§ **WHAT IS NEEDED**: Transcribe the data verbatim and drop its images.

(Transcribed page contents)

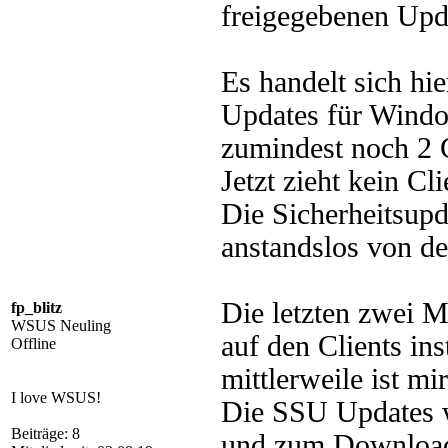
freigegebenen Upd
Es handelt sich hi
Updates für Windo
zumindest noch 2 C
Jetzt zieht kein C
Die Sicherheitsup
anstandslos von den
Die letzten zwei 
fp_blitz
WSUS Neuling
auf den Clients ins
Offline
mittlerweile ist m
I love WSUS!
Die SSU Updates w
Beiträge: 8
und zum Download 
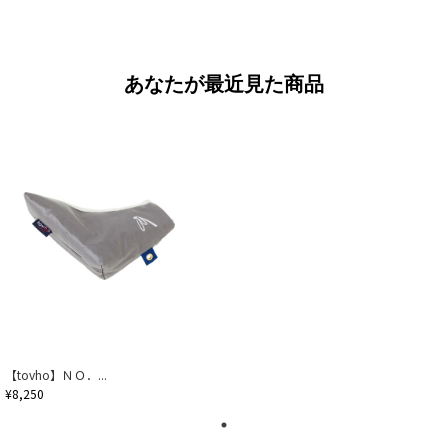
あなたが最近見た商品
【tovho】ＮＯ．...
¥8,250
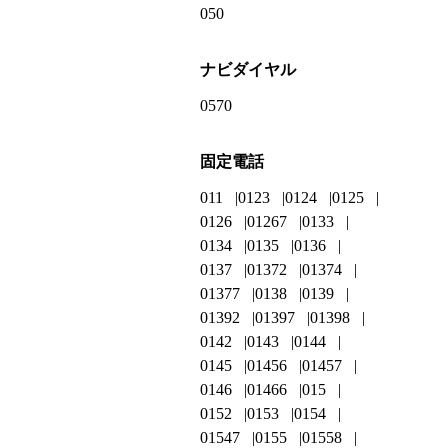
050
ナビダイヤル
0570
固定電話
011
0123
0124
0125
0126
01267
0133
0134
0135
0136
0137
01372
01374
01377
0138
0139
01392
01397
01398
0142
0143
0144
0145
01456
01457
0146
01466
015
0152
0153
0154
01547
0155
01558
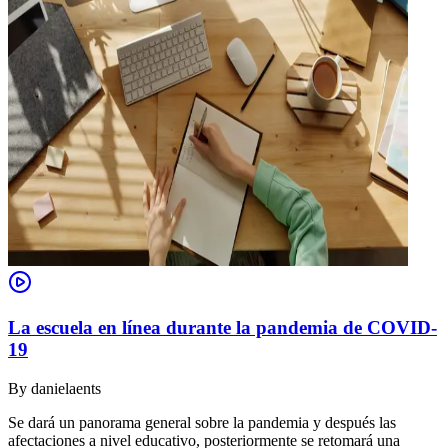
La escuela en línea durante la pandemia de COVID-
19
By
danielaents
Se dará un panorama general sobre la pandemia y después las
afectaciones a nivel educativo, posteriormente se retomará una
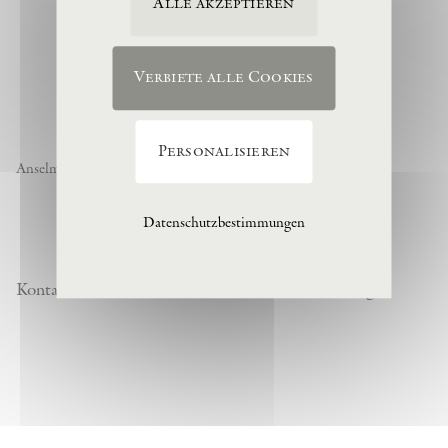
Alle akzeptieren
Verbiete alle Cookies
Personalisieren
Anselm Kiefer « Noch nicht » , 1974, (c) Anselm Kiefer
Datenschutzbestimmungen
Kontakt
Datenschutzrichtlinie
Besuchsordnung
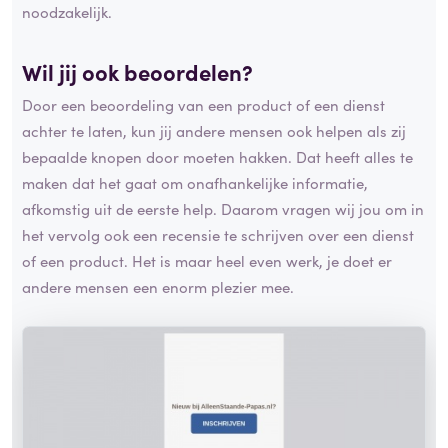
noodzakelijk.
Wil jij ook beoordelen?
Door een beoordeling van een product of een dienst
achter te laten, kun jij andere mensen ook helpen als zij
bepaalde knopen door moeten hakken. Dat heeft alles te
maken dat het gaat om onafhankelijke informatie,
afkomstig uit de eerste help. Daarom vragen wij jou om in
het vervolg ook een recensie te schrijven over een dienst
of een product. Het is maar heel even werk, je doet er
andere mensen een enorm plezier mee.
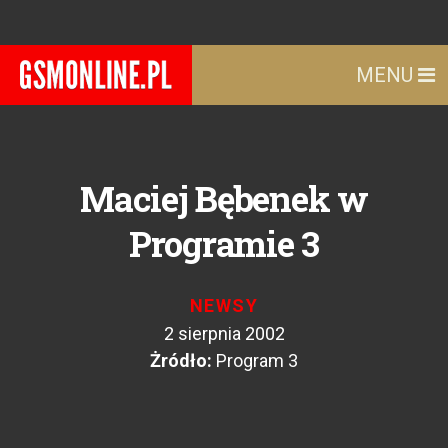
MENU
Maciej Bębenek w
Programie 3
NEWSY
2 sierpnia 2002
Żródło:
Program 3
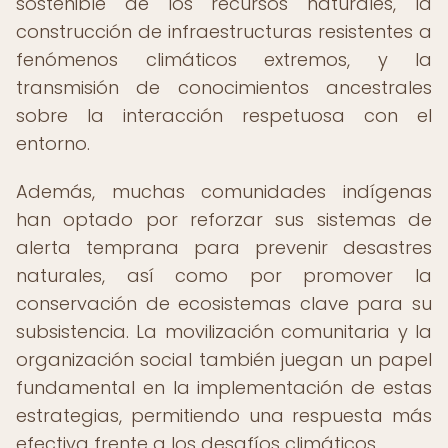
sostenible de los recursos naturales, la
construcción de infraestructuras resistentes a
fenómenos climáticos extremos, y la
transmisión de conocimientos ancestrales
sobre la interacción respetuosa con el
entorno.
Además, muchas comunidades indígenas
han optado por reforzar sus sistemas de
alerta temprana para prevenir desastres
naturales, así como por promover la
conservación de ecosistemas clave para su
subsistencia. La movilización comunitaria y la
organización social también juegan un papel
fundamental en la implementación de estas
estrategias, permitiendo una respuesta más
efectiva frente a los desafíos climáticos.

§ **ANSWER**:
freigegebenen Upd
Es handelt sich hi
Updates für Windo
zumindest noch 2 C
Jetzt zieht kein C
Die Sicherheitsup
anstandslos von den
Die letzten zwei 
fp_blitz
WSUS Neuling
auf den Clients ins
Offline
mittlerweile ist m
I love WSUS!
Die SSU Updates w
Beiträge: 8
und zum Download 
あなたが最近見た商品
【tovho】ＮＯ．...
¥8,250
050
ナビダイヤル
0570
固定電話
011
0123
0124
0125
0126
01267
0133
0134
0135
0136
0137
01372
01374
01377
0138
0139
01392
01397
01398
0142
0143
0144
0145
01456
01457
0146
01466
015
0152
0153
0154
01547
0155
01558
La escuela en línea durante la pandemia de COVID-
19
By
danielaents
Se dará un panorama general sobre la pandemia y después las
afectaciones a nivel educativo, posteriormente se retomará una
Alle akzeptieren
Verbiete alle Cookies
Personalisieren
Anselm Kiefer « Noch nicht » , 1974, (c) Anselm Kiefer
Datenschutzbestimmungen
Kontakt
Datenschutzrichtlinie
Besuchsordnung
noodzakelijk.
Wil jij ook beoordelen?
Door een beoordeling van een product of een dienst
achter te laten, kun jij andere mensen ook helpen als zij
bepaalde knopen door moeten hakken. Dat heeft alles te
maken dat het gaat om onafhankelijke informatie,
afkomstig uit de eerste help. Daarom vragen wij jou om in
het vervolg ook een recensie te schrijven over een dienst
of een product. Het is maar heel even werk, je doet er
andere mensen een enorm plezier mee.
MENU
Maciej Bębenek w
Programie 3
NEWSY
2 sierpnia 2002
Żródło:
Program 3
sostenible de los recursos naturales, la
construcción de infraestructuras resistentes a
fenómenos climáticos extremos, y la
transmisión de conocimientos ancestrales
sobre la interacción respetuosa con el
entorno.
Además, muchas comunidades indígenas
han optado por reforzar sus sistemas de
alerta temprana para prevenir desastres
naturales, así como por promover la
conservación de ecosistemas clave para su
subsistencia. La movilización comunitaria y la
organización social también juegan un papel
fundamental en la implementación de estas
estrategias, permitiendo una respuesta más
efectiva frente a los desafíos climáticos.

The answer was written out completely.